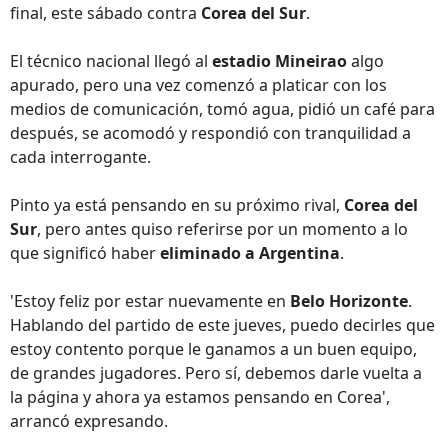
final, este sábado contra
Corea del Sur
.
El técnico nacional llegó al
estadio Mineirao
algo
apurado, pero una vez comenzó a platicar con los
medios de comunicación, tomó agua, pidió un café para
después, se acomodó y respondió con tranquilidad a
cada interrogante.
Pinto ya está pensando en su próximo rival,
Corea del
Sur
, pero antes quiso referirse por un momento a lo
que significó haber
eliminado a Argentina
.
'Estoy feliz por estar nuevamente en
Belo Horizonte
.
Hablando del partido de este jueves, puedo decirles que
estoy contento porque le ganamos a un buen equipo,
de grandes jugadores. Pero sí, debemos darle vuelta a
la página y ahora ya estamos pensando en Corea',
arrancó expresando.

WHAT IS BEING ASKED
Restate, word for word, the final stretch of the entries above: the line containing "momento a lo" and every line after it, up to and including the last.

TASK OUTPUT
, pero antes quiso referirse por un momento a lo
que significó haber
eliminado a Argentina
.
'Estoy feliz por estar nuevamente en
Belo Horizonte
.
Hablando del partido de este jueves, puedo decirles que
estoy contento porque le ganamos a un buen equipo,
de grandes jugadores. Pero sí, debemos darle vuelta a
la página y ahora ya estamos pensando en Corea',
arrancó expresando.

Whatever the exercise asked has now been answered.